Not sure what distinction you are trying to make here.

 

[ergospherical]

Not really, no. Frame-dragging crops up in various places where things are rotating, e.g. in Kerr particles with zero angular momentum $l = u \cdot (\partial / \partial \phi)$ exhibit non-zero angular velocities $d\phi / dt$.

 

[hmmm27]

Not sure what distinction you are trying to make here.

the possibility of gravitons distinct from spacetime ; just leaving some options open.

Not really, no. Frame-dragging crops up in various places where things are rotating, e.g. in Kerr particles with zero angular momentum $l = u \cdot (\partial / \partial \phi)$ exhibit non-zero angular velocities $d\phi / dt$.

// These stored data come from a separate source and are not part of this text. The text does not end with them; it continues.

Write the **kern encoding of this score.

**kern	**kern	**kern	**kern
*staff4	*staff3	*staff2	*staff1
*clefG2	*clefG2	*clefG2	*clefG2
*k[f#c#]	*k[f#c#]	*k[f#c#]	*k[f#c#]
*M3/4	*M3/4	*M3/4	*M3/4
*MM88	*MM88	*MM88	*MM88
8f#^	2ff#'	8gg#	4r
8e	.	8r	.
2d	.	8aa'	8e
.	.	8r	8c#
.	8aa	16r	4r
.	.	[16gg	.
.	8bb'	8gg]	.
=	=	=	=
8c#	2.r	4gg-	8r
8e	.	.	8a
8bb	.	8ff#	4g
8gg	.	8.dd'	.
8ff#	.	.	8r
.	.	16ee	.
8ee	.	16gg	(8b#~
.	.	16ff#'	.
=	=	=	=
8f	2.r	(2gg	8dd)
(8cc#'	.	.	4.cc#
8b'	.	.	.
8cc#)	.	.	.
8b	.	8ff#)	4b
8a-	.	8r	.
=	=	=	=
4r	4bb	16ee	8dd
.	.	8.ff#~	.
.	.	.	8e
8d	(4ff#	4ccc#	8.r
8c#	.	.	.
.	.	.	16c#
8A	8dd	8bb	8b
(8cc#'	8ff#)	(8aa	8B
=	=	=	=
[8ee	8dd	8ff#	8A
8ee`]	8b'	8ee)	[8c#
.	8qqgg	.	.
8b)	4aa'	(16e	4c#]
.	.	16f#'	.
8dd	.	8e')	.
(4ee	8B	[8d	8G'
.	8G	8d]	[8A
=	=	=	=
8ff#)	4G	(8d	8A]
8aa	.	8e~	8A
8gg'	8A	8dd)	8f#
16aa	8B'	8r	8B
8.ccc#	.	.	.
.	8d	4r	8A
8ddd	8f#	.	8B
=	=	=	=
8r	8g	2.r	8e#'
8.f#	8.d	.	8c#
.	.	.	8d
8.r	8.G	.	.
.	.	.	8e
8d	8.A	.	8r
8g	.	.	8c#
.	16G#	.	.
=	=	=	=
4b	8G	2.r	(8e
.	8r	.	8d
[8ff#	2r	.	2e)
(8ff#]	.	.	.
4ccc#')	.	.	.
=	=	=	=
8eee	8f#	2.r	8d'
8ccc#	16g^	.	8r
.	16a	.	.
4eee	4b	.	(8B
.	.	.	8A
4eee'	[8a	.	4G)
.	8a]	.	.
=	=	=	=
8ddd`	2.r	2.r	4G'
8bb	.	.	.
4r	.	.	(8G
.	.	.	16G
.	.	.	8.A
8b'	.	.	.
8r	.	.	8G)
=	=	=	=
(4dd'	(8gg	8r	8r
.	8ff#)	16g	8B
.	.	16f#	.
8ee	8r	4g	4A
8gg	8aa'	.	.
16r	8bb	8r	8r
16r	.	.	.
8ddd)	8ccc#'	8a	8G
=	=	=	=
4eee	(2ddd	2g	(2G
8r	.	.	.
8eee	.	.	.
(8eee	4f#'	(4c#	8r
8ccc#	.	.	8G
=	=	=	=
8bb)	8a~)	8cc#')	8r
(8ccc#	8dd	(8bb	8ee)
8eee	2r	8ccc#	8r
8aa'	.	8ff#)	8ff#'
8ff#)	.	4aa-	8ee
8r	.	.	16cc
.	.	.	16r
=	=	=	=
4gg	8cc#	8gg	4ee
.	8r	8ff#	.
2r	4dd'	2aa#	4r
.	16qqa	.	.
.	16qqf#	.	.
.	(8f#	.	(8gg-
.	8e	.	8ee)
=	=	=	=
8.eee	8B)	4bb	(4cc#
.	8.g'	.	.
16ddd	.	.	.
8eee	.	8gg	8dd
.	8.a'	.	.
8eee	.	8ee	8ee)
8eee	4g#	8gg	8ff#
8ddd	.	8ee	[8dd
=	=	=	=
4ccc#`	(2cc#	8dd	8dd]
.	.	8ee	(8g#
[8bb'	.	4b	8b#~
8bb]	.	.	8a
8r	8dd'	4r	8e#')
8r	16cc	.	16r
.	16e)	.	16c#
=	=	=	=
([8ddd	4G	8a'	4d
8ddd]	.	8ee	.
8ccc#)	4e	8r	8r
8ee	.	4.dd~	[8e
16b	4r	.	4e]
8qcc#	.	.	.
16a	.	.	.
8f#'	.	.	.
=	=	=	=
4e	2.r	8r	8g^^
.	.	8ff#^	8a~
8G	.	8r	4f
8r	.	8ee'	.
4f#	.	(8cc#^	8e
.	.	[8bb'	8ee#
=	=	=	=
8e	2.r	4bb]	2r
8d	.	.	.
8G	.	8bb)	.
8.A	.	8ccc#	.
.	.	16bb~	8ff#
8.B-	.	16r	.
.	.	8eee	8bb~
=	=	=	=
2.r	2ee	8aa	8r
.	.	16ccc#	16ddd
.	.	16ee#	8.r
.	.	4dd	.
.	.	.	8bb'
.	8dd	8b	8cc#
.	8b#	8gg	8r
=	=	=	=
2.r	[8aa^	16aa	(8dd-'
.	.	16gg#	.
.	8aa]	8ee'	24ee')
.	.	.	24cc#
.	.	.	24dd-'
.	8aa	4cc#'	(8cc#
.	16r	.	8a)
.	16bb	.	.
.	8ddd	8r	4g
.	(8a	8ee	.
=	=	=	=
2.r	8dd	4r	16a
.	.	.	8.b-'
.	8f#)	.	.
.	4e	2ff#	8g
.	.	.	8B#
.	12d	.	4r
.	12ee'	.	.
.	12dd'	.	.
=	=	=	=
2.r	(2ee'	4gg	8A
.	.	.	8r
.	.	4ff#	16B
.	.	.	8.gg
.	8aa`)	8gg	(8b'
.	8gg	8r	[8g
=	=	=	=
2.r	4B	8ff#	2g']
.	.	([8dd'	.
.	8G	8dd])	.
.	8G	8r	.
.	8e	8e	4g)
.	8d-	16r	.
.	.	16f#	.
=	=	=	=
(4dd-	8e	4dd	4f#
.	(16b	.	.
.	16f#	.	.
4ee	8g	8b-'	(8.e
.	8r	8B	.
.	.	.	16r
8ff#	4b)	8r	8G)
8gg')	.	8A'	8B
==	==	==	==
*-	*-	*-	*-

What about two massy objects on hyperbolic "orbits" to each other: there is a relative rotation as they approach pass and depart.

 

[ergospherical]

That's the 2-body problem, and it's quite complicated relativistically. You approximate the solutions with the so-called $k$PN post-Newtonian approximations, where you keep $k$ post-Newtonian terms in the expansion of the metric. I've come across some work to this effect regarding binary star systems, but not the situation you're describing. (In any case, not particularly any relation to what is known as frame dragging.)

 

[PeterDonis]

any relation to frame-dragging ?

No. As @ergospherical says, frame dragging is a feature of spacetimes in which there are rotating sources. It has nothing to do with the relative velocity of the source and a test object.

 

[PeterDonis]

the possibility of gravitons distinct from spacetime

I'm not sure what this means, but whatever it is, it's personal speculation.

just leaving some options open.

Personal speculations are off limits here. Please take note.

 

[PeterDonis]

Thread closed for moderation.

 

[PeterDonis]

The OP's question has been answered, and the thread will remain closed. Thanks to everyone who responded.